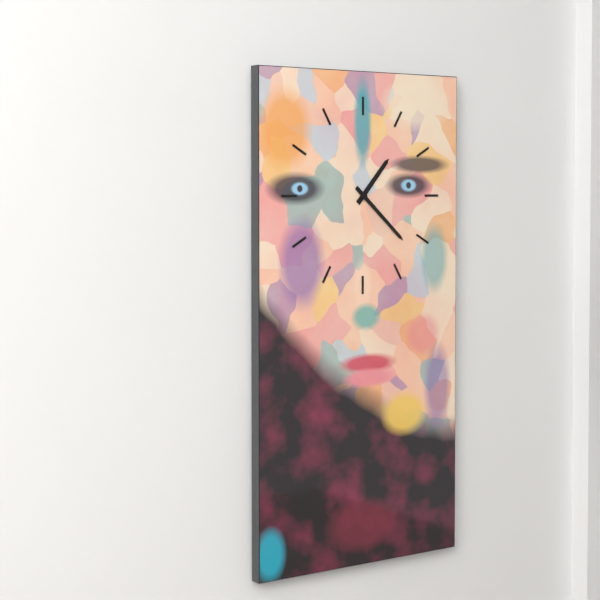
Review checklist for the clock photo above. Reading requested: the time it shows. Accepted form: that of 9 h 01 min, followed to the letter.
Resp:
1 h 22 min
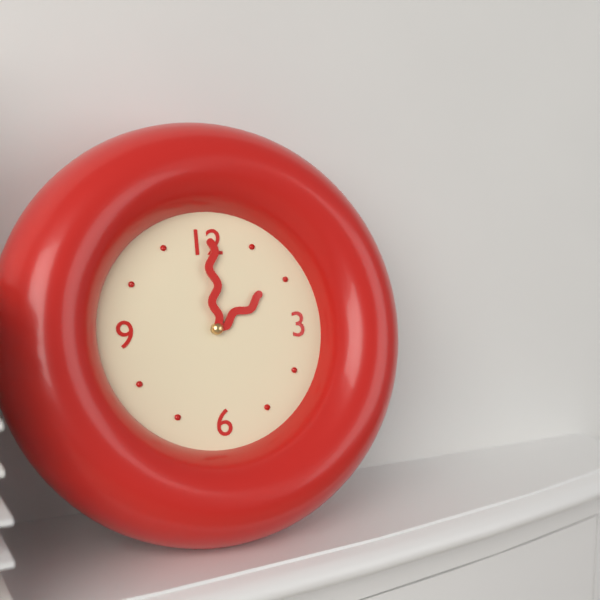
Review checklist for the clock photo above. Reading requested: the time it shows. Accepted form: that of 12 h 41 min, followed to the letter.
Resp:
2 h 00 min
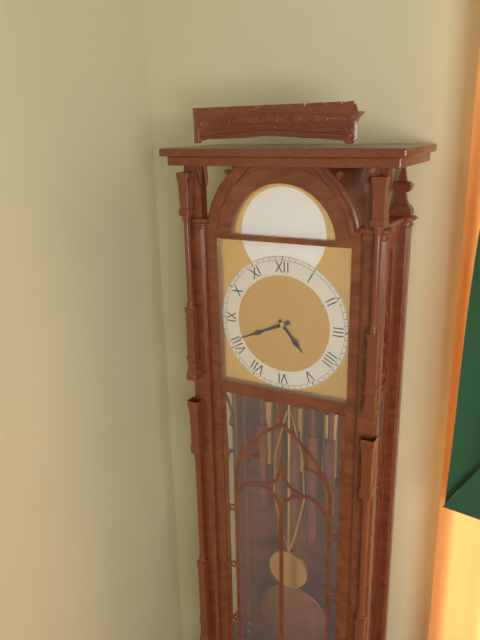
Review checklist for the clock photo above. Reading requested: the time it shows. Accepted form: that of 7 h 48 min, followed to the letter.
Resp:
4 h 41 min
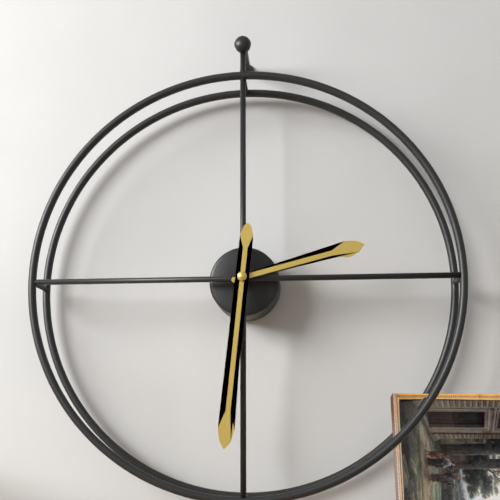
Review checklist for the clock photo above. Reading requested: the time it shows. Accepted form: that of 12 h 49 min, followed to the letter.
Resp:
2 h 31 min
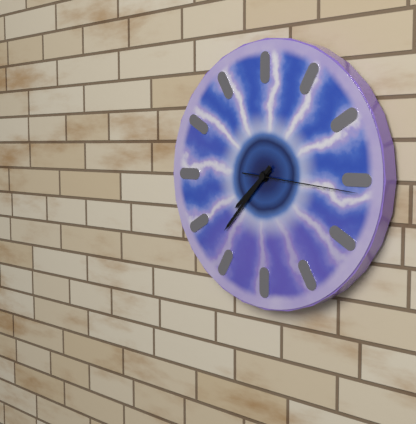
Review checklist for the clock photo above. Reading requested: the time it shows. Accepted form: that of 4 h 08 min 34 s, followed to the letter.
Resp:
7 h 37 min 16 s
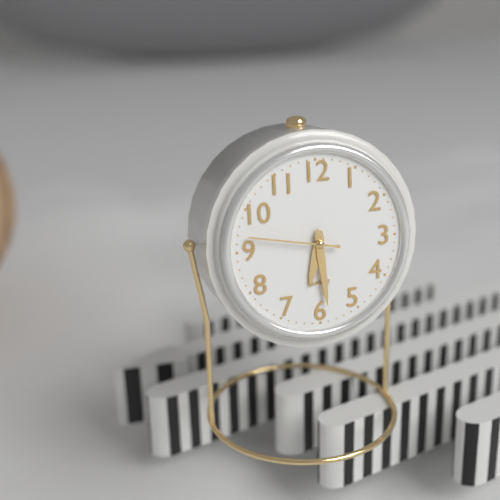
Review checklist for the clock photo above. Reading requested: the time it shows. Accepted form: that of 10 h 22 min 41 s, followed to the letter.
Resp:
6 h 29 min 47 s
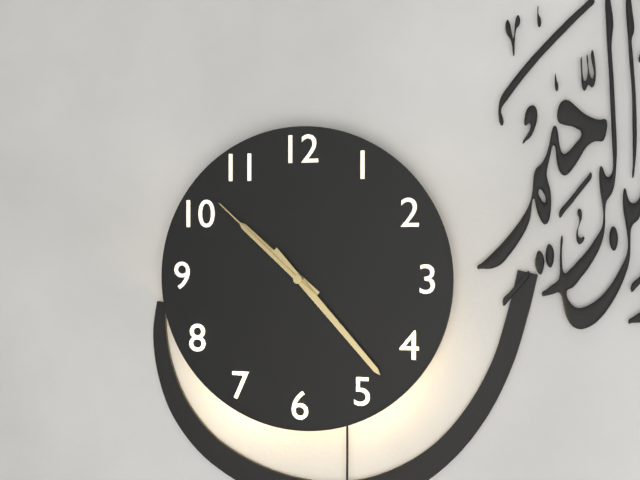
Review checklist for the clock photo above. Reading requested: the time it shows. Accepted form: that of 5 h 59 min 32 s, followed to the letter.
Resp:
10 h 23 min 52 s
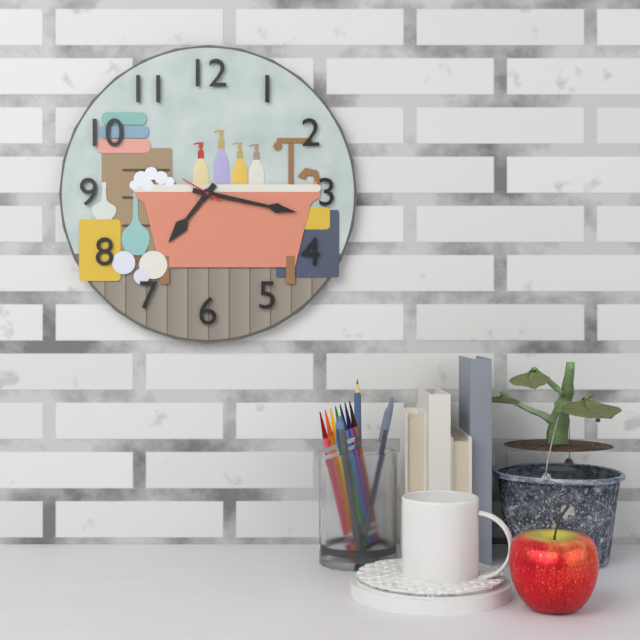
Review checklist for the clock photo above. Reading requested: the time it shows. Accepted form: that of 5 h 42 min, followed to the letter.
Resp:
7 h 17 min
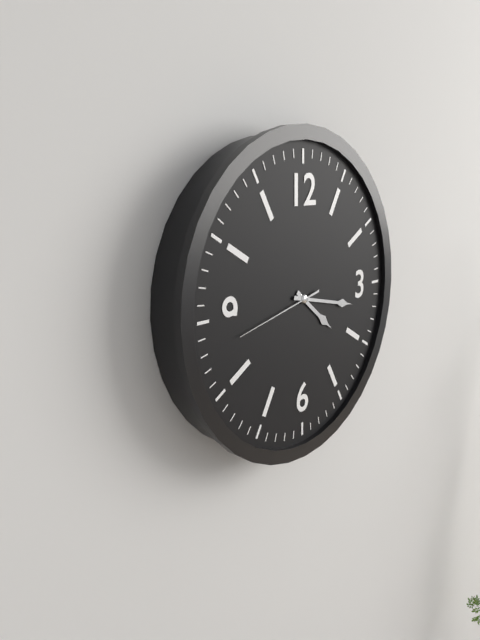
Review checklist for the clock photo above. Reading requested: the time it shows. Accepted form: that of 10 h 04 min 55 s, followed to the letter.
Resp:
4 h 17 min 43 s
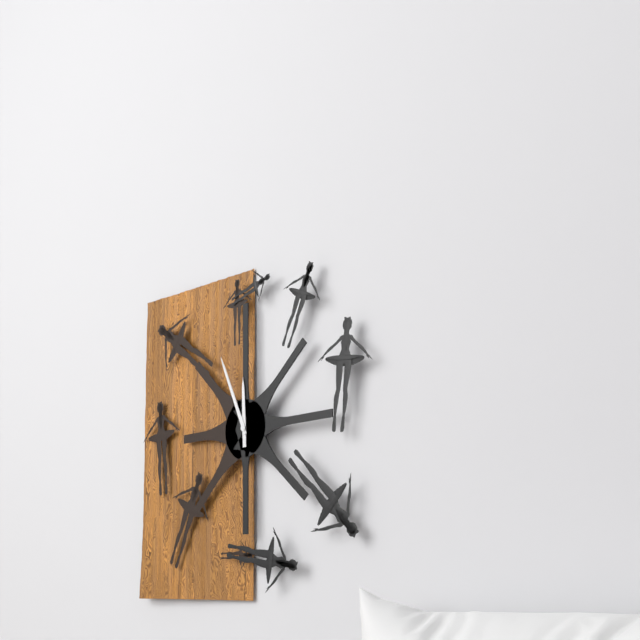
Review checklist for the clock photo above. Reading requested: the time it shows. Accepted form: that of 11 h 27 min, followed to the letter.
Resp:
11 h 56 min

---

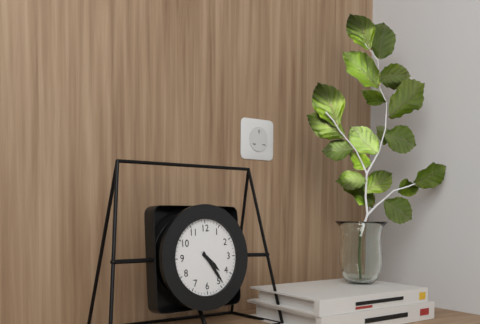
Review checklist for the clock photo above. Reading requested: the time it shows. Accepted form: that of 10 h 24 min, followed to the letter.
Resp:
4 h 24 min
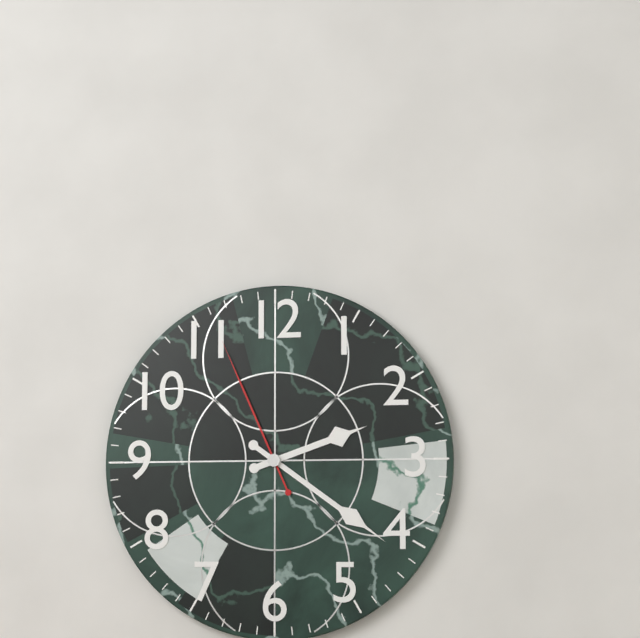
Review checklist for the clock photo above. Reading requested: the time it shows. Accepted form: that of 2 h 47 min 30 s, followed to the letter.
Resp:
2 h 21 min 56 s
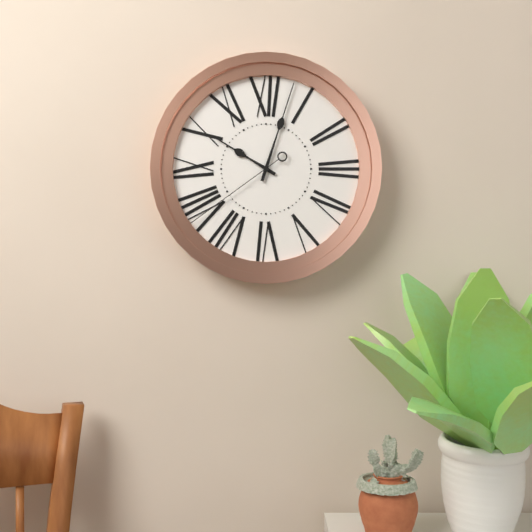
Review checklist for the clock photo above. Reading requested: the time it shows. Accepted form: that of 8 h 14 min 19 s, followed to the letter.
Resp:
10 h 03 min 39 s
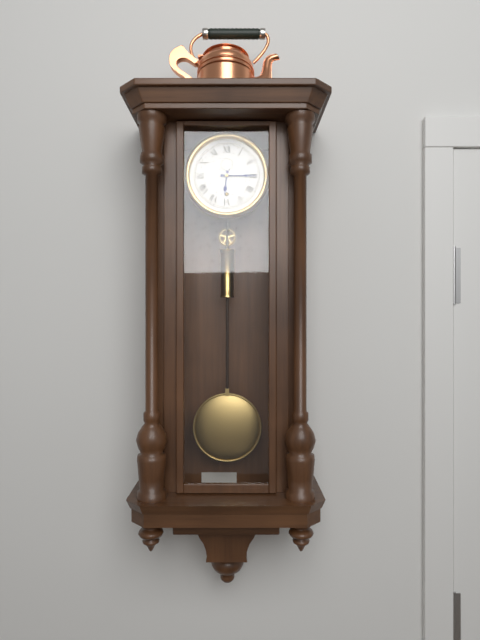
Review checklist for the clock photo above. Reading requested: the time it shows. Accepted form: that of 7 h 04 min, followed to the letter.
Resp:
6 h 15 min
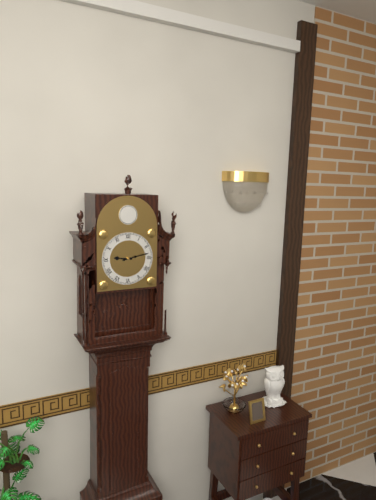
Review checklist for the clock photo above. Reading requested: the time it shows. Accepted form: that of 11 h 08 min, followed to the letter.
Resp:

---

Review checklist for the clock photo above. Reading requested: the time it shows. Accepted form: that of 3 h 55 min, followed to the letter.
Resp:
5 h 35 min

● **SET PROBLEM**:
Could you convert the material between the lines holding "32 s, followed to the letter." and "4 h 17 min 43 s", inclusive, into a two-column CSV headed input and time_shown? Give one row per text-and-answer pair, put each value in its own quoted field with line breaks replaced by spaces, and omit the pictures.

● **ANSWER TO THE EXERCISE**:
input,time_shown
"Review checklist for the clock photo above. Reading requested: the time it shows. Accepted form: that of 5 h 59 min 32 s, followed to the letter. Resp:","10 h 23 min 52 s"
"Review checklist for the clock photo above. Reading requested: the time it shows. Accepted form: that of 5 h 42 min, followed to the letter. Resp:","7 h 17 min"
"Review checklist for the clock photo above. Reading requested: the time it shows. Accepted form: that of 10 h 04 min 55 s, followed to the letter. Resp:","4 h 17 min 43 s"